Pour le cas où les choses ne seraient pas claires, le ministre de l’intérieur Chrisrophe Castaner a déclaré : 
 « Dans les prochaines semaines et les prochains mois, le pouvoir de dérogation des préfets pourra être un outil utile pour faciliter la reprise de notre pays ». Pourquoi s’embarrasser de considérations environnementales quand on a un bon prétexte pour s’en affranchir ?

Le ministre de l’agriculture, Didier Guillaume, est tout aussi joueur que son collègue de l’intérieur. C’est par un simple communiqué, sans même s’embarrasser d’un décret ou d’un arrêté, qu’il a autorisé les agriculteurs à épandre leurs pesticides en s’affranchissant des distances de sécurité (déjà très faibles) requises par l’arrêté et le décret du 27 décembre dernier.
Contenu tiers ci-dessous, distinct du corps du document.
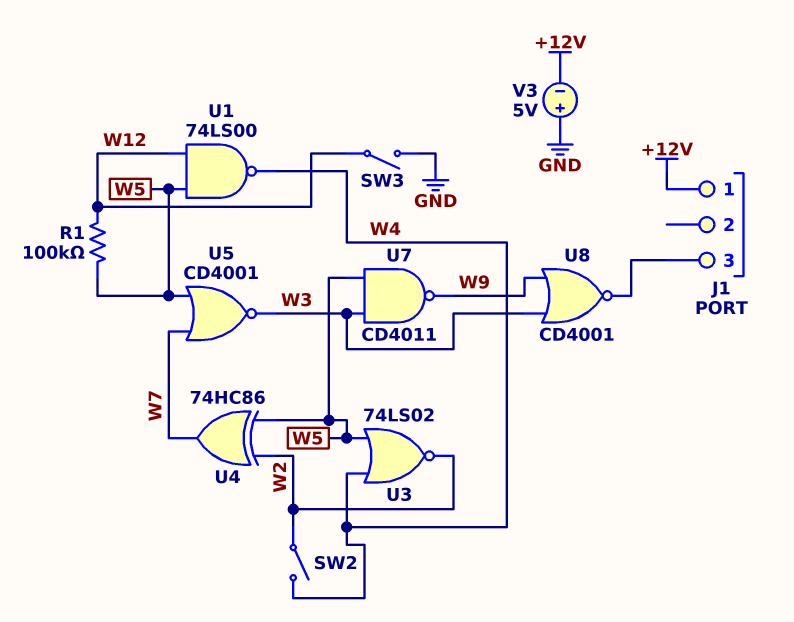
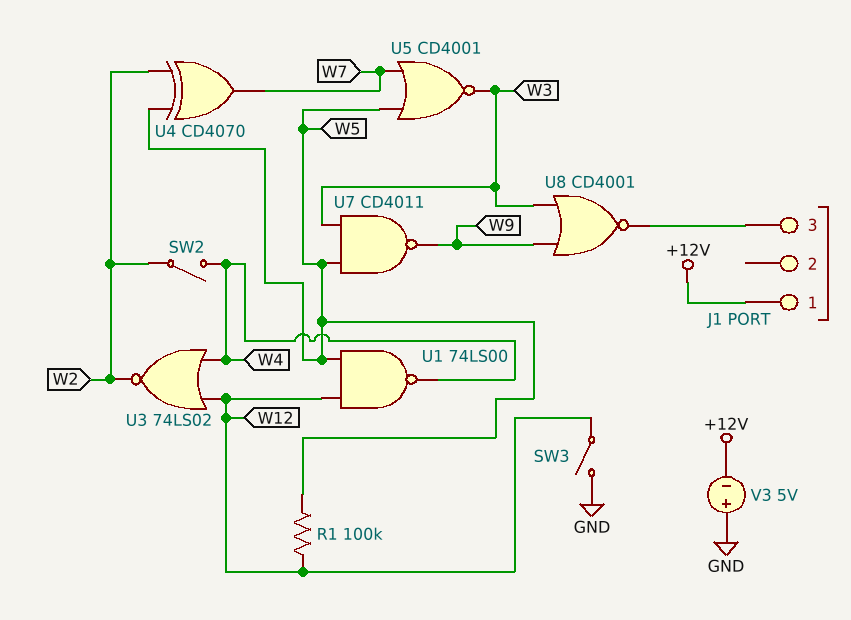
U3: NOR 74LS02 (in W4, in W5, out W2) -> NOR 74LS02 (in W4, in W12, out W2)
U4: XOR 74HC86 (in W2, in W5, out W7) -> XOR CD4070 (in W2, in W5, out W7)

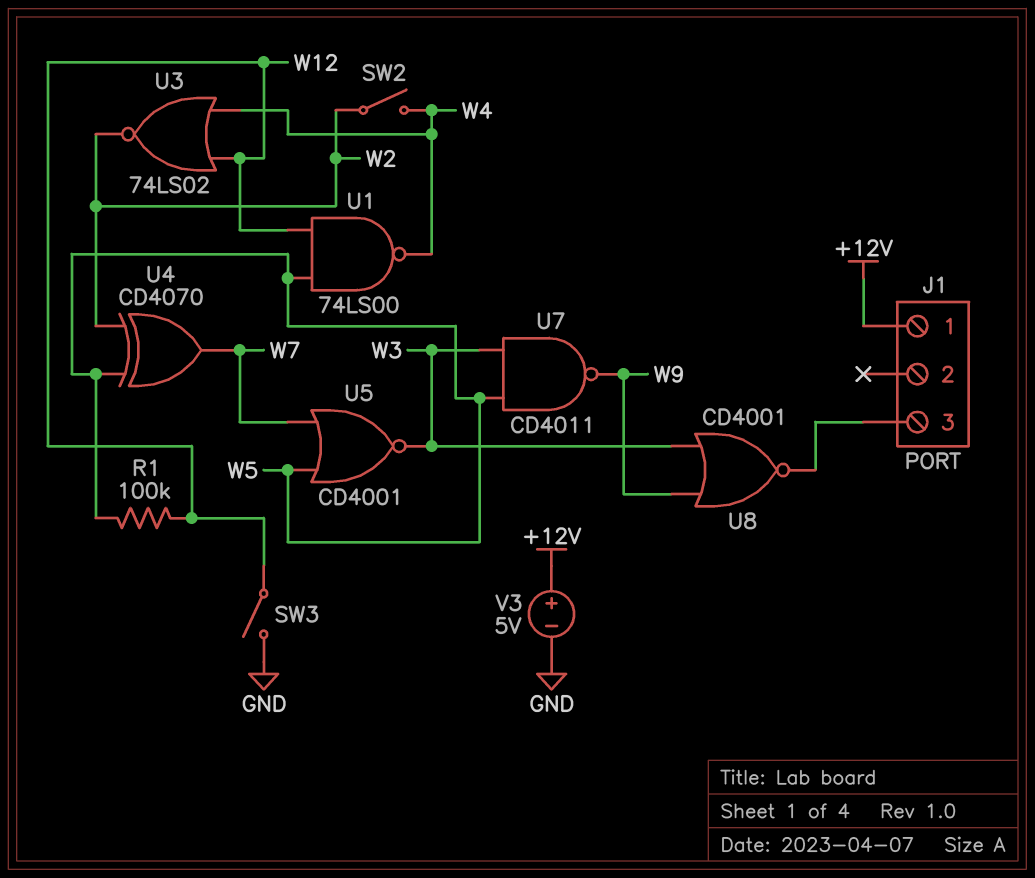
V3: 5V (plus GND, minus +12V) -> 5V (plus +12V, minus GND)

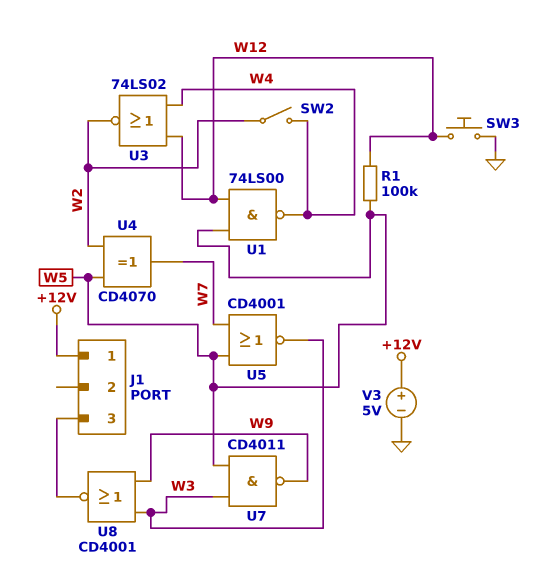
SW3: switch (GND, W12) -> button (GND, W12)

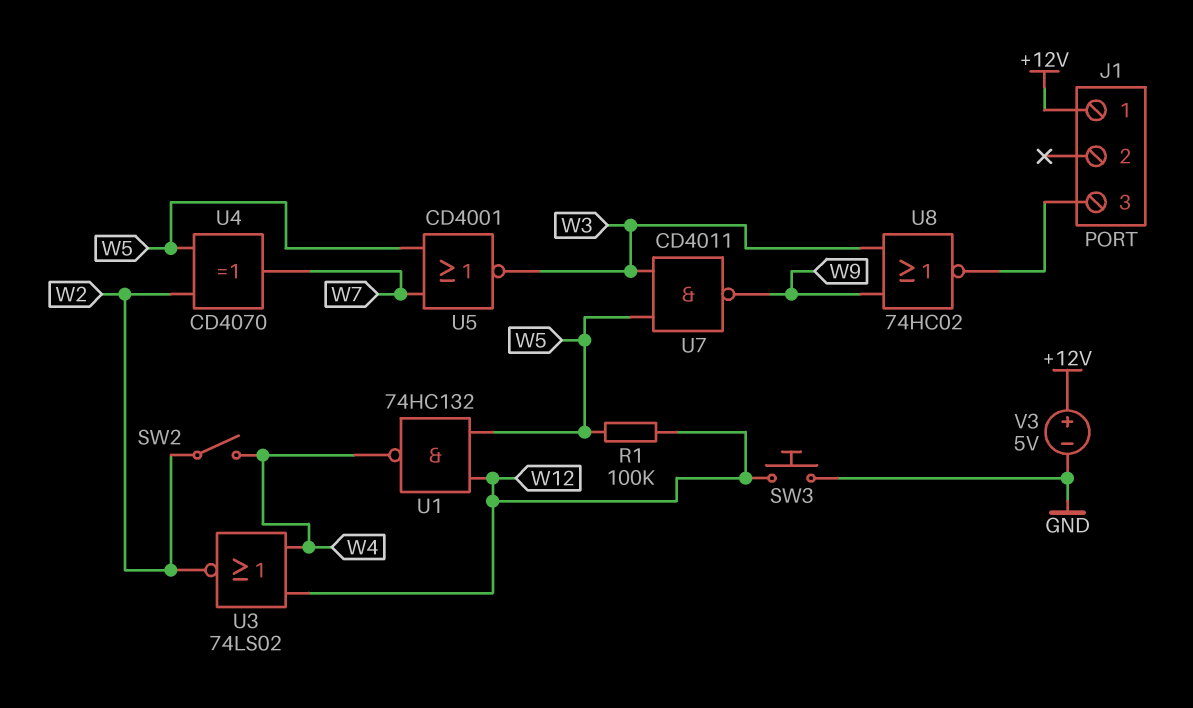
U1: NAND 74LS00 (in W5, in W12, out W4) -> NAND 74HC132 (in W5, in W12, out W4)
U8: NOR CD4001 (in W3, in W9, out J1/3) -> NOR 74HC02 (in W3, in W9, out J1/3)

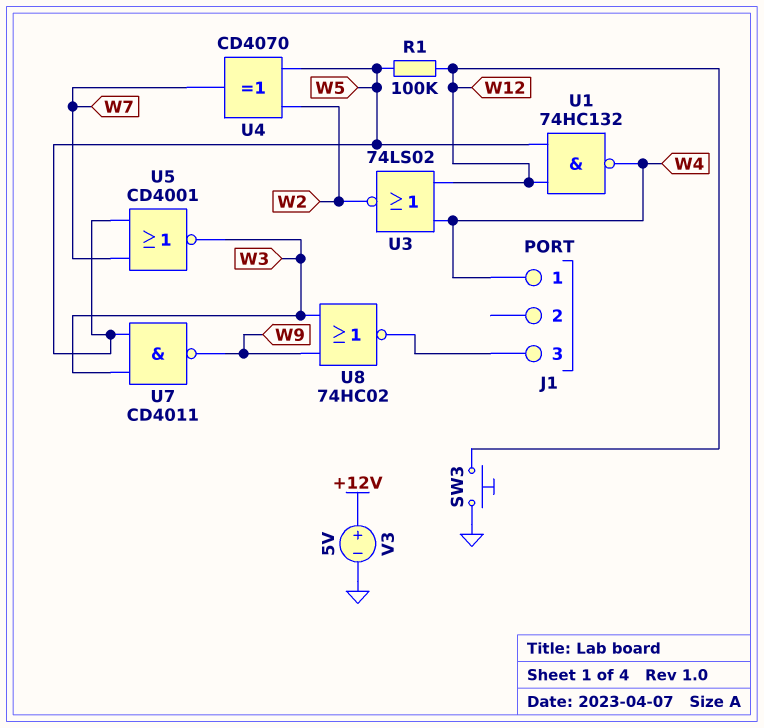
J1 pin 1: +12V -> W4
SW2: switch (W2, W4) -> none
Le procédé est à l’évidence strictement illégal, mais en période de confinement, qui va s’en soucier ? La mécanique mise en œuvre par le ministère est implacable : les textes du 29 décembre prévoient que les agriculteurs pourront déroger aux distances de sécurité si des chartes locales (adoptées après concertation entre les chambres d’agriculture et les riverains, mais pas les associations de protection de la nature) sont adoptées. Or, écrit le ministre dans son communiqué, « compte-tenu de la difficulté à mener la concertation publique, dans le contexte en cours de la crise Covid19, les utilisateurs engagés dans un projet de charte pour lequel les promoteurs s’engagent à mener la concertation dès que le contexte Covid19 le permettra, peuvent, dans l’attente de l’approbation de la charte et jusqu’au 30 juin 2020, appliquer les réductions de distance selon les modalités prévues par l’arrêté du 27 décembre 2019. Les promoteurs en informent le Préfet qui en accuse réception ». Il suffit donc à un agriculteur d’informer le préfet pour se dispenser de toute forme de distance de sécurité et épandre glyphosate et autres pesticides sous les fenêtres des riverains.

Le Conseil d’Etat a tenu à apporter sa contribution à ce grignotage du droit de l’environnement. Dans une décision rendue le 3 avril, il indique que « l’extension litigieuse d’une construction existante ne présente pas le caractère d’une extension de l’urbanisation au sens des dispositions du II de l’article L. 146-4 du code de l’urbanisme ». Cet article, issu de la « Loi littoral » interdit toute construction sur le littoral en-dehors de l’urbanisation déjà existante. Mais désormais, il suffit donc de posséder une cabane de pêcheur pour pouvoir en faire un complexe hôtelier, puisqu’il s’agît alors de l’extension d’une construction existante ! Certes, dans l’affaire jugée le 3 avril, l’extension était modeste (45 m2 pour une construction existante de 120 m2), mais la rédaction de l’arrêt du Conseil d’Etat ouvre la porte à toutes les dérives et crée une jurisprudence dangereuse pour la protection du littoral.